Das sind beruhigende Worte...

Am Ende muss man etwas Optimismus wagen, oder?

Und wo sehen Sie derzeit die Verlierer im gegenwärtigen Marktumfeld für den Rest des Jahres? Wo sollte man sich nicht positionieren?

Wenn wir uns den Rückgang seit Juli anschauen, sehen wir, dass defensive Sektoren wie Versorger, Food & Beverage und nicht-zyklischer Konsum, auch als stabile Sektoren bezeichnet, stark performt haben. Die Annahme einer fortwährenden Rotation von Wachstum, Technologie und zyklischen Sektoren hin zu defensiven Sektoren, so wie wir es in den letzten Wochen gesehen haben, ist problematisch. Wir empfehlen, sich derzeit nicht auf defensive Sektoren zu konzentrieren.

Wo sehen Sie Chancen?

Wir sind uns bewusst, dass der Finanzsektor volatil ist, beispielsweise haben Finanzwerte in Europa gelitten. Die fundamentale Situation ist jedoch weiterhin stark. Angesichts unserer Prognose, dass wir keine schwere Rezession erleben werden, erwarten wir, dass sich die Finanzwerte wieder erholen werden. Wenn wir uns die Ausschüttungsquoten anschauen, erreichen wir im europäischen Bankensektor allein durch Aktienrückkäufe und Dividenden eine Rendite von über 10 Prozent. Dies ist ein Beispiel für Bereiche, auf die man jetzt wieder genauer schauen kann.

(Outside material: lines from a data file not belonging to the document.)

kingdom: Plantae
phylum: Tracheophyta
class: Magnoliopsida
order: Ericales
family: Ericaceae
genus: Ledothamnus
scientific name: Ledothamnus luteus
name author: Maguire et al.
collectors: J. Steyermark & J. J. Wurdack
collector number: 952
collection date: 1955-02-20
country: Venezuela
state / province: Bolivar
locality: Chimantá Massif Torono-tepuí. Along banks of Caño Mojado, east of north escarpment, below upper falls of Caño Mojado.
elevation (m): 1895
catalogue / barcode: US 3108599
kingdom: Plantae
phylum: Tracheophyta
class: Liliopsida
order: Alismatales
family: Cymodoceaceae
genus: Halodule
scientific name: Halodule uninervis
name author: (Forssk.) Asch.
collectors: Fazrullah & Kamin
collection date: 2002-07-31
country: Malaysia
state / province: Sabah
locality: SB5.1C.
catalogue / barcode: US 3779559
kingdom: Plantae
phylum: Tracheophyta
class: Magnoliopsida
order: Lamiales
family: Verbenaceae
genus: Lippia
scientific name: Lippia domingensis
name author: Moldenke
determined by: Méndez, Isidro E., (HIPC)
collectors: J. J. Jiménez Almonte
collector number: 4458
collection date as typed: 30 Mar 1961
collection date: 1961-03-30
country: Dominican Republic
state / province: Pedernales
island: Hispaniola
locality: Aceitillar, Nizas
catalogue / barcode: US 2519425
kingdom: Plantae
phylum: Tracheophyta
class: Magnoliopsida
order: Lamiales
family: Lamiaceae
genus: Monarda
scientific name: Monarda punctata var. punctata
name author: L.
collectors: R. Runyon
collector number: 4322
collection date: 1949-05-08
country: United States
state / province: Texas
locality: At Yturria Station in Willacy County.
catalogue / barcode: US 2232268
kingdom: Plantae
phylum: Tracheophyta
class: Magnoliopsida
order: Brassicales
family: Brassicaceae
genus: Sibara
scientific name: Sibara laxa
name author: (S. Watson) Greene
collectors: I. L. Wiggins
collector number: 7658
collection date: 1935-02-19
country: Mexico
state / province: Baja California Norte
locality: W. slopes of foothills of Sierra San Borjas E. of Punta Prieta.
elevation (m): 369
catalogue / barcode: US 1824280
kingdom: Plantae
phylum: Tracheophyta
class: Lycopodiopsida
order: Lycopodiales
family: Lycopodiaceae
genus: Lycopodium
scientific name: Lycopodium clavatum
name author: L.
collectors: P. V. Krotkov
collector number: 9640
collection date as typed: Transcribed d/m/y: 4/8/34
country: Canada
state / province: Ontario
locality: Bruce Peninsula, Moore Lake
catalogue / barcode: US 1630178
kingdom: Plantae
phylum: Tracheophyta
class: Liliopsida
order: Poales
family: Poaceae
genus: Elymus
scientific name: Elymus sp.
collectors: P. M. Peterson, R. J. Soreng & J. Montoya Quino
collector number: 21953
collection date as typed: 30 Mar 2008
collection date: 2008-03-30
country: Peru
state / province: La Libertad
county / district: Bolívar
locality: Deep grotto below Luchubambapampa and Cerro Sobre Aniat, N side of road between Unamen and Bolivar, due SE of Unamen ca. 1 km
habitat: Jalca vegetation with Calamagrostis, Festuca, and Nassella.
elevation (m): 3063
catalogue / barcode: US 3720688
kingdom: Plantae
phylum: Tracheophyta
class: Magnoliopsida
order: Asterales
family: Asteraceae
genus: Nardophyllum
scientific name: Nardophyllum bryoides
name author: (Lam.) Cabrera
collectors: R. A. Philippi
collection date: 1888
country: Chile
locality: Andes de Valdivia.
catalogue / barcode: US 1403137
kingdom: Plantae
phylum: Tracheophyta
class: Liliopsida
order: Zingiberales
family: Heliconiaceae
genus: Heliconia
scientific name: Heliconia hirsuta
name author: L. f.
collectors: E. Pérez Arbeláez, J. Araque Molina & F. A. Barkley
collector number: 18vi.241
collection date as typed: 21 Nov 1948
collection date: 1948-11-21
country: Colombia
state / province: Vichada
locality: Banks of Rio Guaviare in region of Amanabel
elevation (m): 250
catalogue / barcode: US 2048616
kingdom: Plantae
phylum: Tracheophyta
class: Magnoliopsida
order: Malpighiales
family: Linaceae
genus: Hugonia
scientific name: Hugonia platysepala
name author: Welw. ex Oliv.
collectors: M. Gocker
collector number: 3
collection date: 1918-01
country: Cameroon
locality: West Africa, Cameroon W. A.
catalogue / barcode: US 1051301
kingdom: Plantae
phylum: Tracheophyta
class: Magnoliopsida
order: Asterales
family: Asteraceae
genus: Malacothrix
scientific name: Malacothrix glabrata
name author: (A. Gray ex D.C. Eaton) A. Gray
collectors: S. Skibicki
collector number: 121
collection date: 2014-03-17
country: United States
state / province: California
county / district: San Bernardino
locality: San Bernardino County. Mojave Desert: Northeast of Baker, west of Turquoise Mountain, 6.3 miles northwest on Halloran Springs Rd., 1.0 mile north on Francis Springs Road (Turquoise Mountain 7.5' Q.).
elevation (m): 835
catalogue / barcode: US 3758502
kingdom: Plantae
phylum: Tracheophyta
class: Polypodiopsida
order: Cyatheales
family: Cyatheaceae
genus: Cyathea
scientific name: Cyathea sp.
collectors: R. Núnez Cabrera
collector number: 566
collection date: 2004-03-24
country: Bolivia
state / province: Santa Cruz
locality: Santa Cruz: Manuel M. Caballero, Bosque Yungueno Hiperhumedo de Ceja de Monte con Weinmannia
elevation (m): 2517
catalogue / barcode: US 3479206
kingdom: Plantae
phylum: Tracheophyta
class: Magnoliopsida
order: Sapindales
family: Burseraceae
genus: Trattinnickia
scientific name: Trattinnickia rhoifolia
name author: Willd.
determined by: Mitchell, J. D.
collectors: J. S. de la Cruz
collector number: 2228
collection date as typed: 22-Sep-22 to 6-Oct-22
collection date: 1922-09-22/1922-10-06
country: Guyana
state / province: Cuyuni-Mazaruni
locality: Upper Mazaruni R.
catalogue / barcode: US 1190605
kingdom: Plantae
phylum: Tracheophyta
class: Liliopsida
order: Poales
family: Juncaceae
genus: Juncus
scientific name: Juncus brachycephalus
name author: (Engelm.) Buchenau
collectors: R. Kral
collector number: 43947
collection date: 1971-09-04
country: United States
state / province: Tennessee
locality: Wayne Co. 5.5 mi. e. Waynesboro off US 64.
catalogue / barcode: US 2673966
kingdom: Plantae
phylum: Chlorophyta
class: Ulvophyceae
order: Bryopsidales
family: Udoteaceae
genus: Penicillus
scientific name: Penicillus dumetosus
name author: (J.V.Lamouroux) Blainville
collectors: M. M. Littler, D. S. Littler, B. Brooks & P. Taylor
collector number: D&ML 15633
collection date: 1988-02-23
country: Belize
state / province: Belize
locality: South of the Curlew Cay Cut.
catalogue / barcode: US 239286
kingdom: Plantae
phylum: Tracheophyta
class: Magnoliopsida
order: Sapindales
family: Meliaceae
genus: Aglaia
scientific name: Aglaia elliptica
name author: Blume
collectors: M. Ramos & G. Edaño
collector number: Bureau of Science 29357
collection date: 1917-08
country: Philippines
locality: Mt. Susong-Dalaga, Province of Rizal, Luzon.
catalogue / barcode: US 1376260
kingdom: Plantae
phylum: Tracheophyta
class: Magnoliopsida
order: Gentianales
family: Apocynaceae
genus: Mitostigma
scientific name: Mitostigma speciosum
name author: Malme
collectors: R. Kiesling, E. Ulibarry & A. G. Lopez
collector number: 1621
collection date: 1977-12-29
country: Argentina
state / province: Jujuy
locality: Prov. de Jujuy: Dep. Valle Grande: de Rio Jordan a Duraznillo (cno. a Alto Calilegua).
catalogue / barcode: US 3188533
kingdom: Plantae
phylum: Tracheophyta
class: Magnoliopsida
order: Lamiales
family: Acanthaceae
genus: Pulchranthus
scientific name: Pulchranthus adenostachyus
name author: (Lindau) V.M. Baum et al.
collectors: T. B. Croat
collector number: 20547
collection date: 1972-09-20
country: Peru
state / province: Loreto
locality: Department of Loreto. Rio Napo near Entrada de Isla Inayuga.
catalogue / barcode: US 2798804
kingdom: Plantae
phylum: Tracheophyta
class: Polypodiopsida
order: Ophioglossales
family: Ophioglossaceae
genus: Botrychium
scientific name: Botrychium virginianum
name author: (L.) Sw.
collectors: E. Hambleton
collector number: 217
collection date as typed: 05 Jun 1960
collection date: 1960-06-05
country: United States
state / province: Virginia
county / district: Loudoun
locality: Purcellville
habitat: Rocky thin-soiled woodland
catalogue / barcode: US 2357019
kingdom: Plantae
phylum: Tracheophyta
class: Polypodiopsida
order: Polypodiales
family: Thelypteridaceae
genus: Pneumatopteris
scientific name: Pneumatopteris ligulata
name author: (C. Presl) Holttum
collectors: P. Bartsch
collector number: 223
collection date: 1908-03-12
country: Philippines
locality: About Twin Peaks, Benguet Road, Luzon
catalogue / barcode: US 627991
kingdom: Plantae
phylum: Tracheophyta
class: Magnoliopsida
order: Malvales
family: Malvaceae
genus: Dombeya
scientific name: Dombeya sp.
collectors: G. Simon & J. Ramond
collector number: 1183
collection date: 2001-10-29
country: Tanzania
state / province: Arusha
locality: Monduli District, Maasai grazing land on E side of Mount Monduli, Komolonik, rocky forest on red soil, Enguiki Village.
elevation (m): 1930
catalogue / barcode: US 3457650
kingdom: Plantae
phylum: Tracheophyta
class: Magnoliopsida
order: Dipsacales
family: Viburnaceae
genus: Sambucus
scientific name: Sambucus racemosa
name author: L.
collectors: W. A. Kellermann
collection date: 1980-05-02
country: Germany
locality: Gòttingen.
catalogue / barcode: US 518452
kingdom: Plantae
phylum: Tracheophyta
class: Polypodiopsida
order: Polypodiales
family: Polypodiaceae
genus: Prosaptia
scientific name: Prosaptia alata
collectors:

Dirk Steffen ist Global Chief Investment Stratege und Chief Investment Officer für Europa, Naher Osten und Afrika (EMEA) bei der Privatkundenbank der Deutschen Bank. Er formuliert die Kapitalmarktstrategie für Privatkunden und verantwortet ETF-basierte Multi-Asset-Fonds. Er ist seit zwanzig Jahren für die Deutsche Bank in Frankfurt mit Stationen in London tätig, befasst sich mit traditionellen und alternativen Anlageklassen sowie mit Fragen der Vermögensallokation.